The program is wrapped up in cosy buzz words such as digital development, social protection, gender issues and financial inclusion. But digital ID systems can also be weaponized by authorities to exclude millions of people from access to the most basic services, or even to deprive people of the legal right to remain within the respective jurisdiction.
This is precisely what happened in the Dominican Republic. As Eve Hayes de Kalaf, a research associate at University of London’s Centre for Latin American and Caribbean Studies, reported in an article for The Conversation, the Dominican government, in conjuction with World Bank programmes providing citizens with proof of their legal existence, “introduced exclusionary mechanisms that systematically blocked black Haitian-descended populations from accessing and renewing their Dominican ID”:
For years, people of Haitian ancestry born in the Dominican Republic have found themselves in a fierce battle to (re)obtain their ID. Officials claimed that for over 80 years they had erroneously provided people born to Haitian migrants with Dominican paperwork and now needed to rectify this mistake. These people say they are Dominican. They even have the paperwork to prove it. But the state doesn’t agree…

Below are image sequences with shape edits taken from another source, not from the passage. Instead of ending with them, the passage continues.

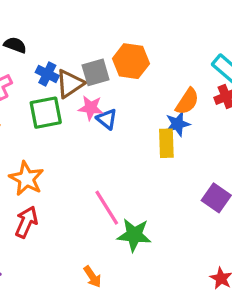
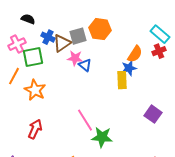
green square: (46, 113) -> (33, 57), moved
orange star: (26, 179) -> (35, 90), moved

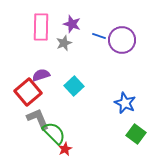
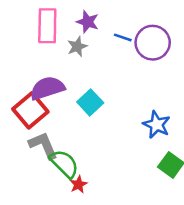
purple semicircle: (41, 75) -> (47, 88), size x1.5

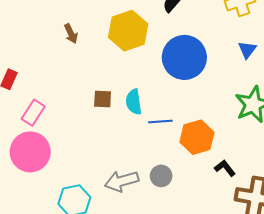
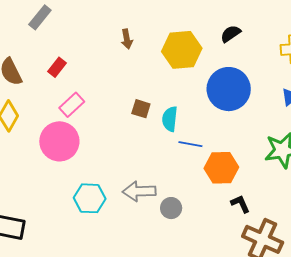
gray circle: (161, 176) -> (171, 208), moved

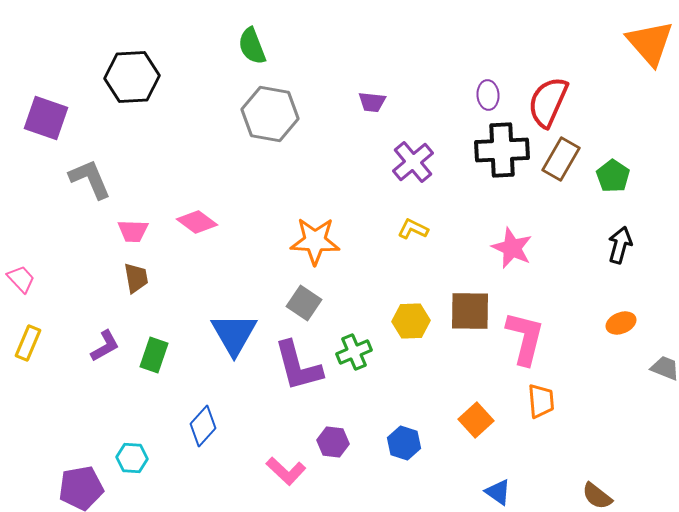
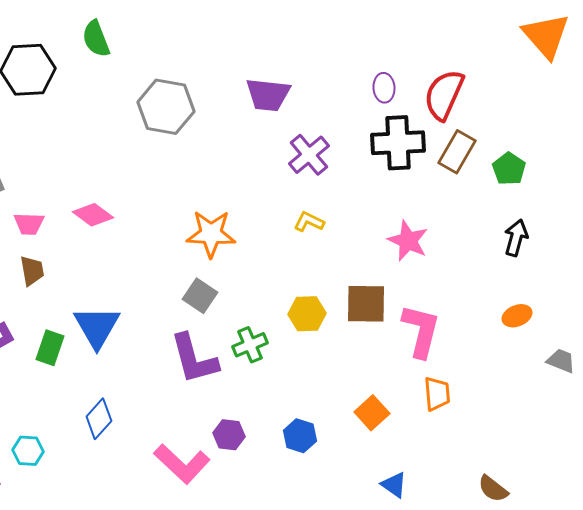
green semicircle: (252, 46) -> (96, 39), moved
purple trapezoid: (372, 102) -> (268, 95), size x1.6
blue triangle: (234, 334) -> (97, 327), moved
pink L-shape: (286, 471) -> (182, 464), size x1.4

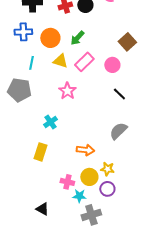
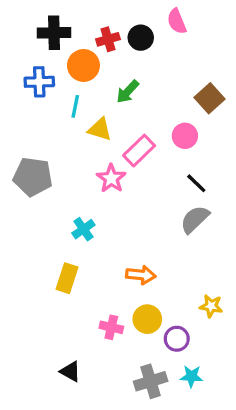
orange circle: (50, 38) -> (83, 65), moved
pink rectangle: (84, 62) -> (139, 151), moved
cyan line: (31, 63) -> (75, 106), moved
gray semicircle: (118, 131) -> (195, 219), moved
yellow star: (107, 169) -> (211, 306), moved
cyan star: (79, 196) -> (191, 376), moved

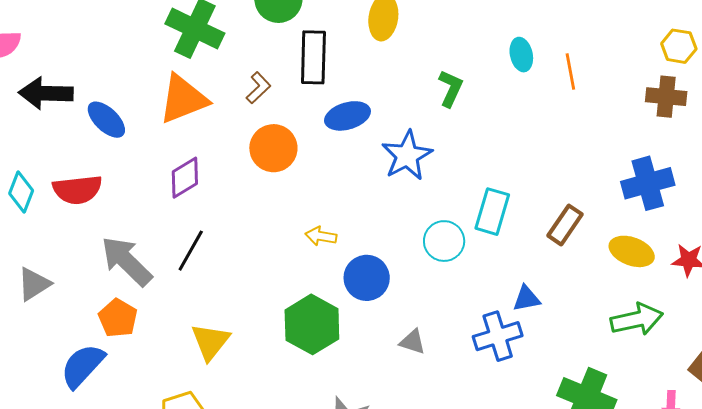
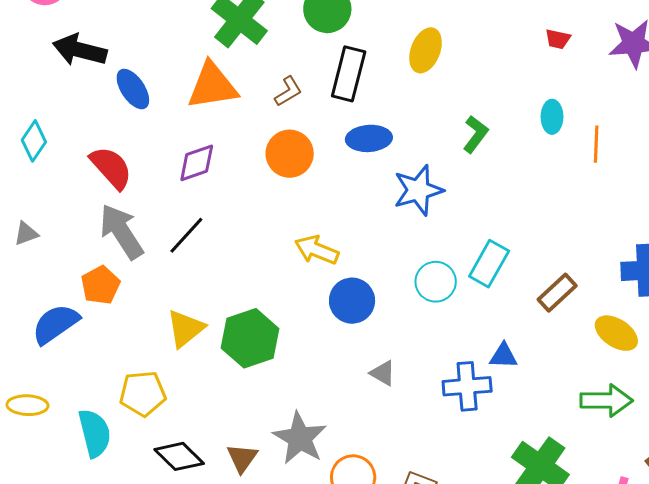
red semicircle: (77, 190) -> (111, 168), moved, turned -138
yellow arrow: (321, 236) -> (317, 250), size x1.4
gray triangle: (34, 284) -> (26, 234), size x0.7
green hexagon: (312, 324) -> (250, 338), moved

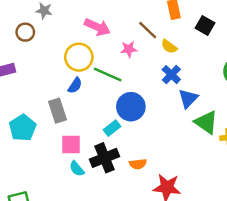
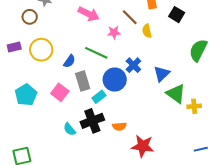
yellow semicircle: (169, 46) -> (147, 31), turned 40
yellow circle: (79, 57) -> (41, 50), moved
blue cross: (171, 75) -> (133, 65), moved
gray rectangle: (58, 111) -> (83, 81), moved
pink square: (71, 144) -> (60, 92), moved, turned 36

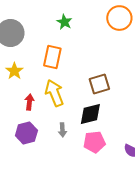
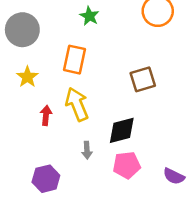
brown square: (99, 84) -> (143, 79), moved
purple hexagon: (26, 133) -> (46, 179), moved

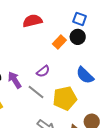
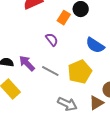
purple semicircle: (43, 71) -> (52, 40), moved, turned -80

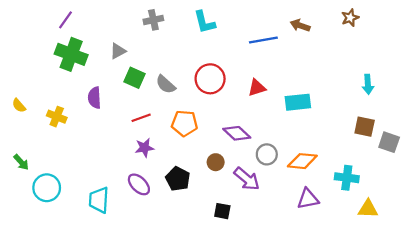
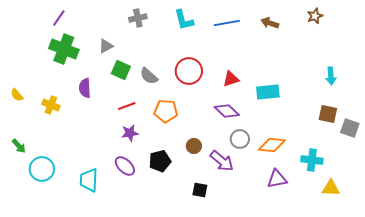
blue line: (263, 40) -> (227, 23), moved
purple diamond: (237, 133) -> (227, 111), moved
black pentagon: (178, 179) -> (160, 161), turned 30

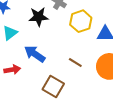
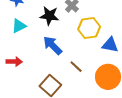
blue arrow: (35, 54) -> (53, 45), moved

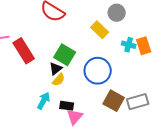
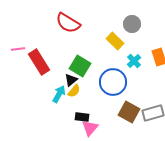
cyan cross: (129, 45) -> (134, 61), moved, turned 32
cyan arrow: (44, 101) -> (59, 94), moved

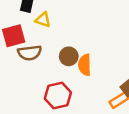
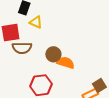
orange semicircle: (85, 65) -> (66, 63), turned 102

Who was deemed eligible for inclusion in the civil registry (meaning Dominican citizens) and who was excluded as foreigners (the Haitian-descended) was considered a sovereign issue for the state to address. As a result, tens of thousands of people found themselves without documentation and subsequently excluded from essential healthcare services, welfare and education…
Hayes de Kalaf lists other cases where digital ID registrations had been used for discriminatory purposes, including India’s ostracism of the Assam and Kenya’s systematic mistreatment of Somali refugees:
For people who find themselves excluded from this new digital age, daily life isn’t just difficult, it is almost impossible.
And while the need to speed up digital ID registrations is pressing, in this post-pandemic world we need to take a step back and reflect. Calls for digital COVID passports, biometric ID cards and data-sharing track-and-trace systems are facilitating the policing not only of people crossing borders but also, increasingly, of the populations living within them.
It is high time we had a serious discussion about the potential pitfalls of digital ID systems and their far-reaching, life-altering impact.
One can only hope that before voting on CUID, Mexico’s Senate gives full consideration to these potential risks. The same goes for many governments around the world, in both the Global South and Global North.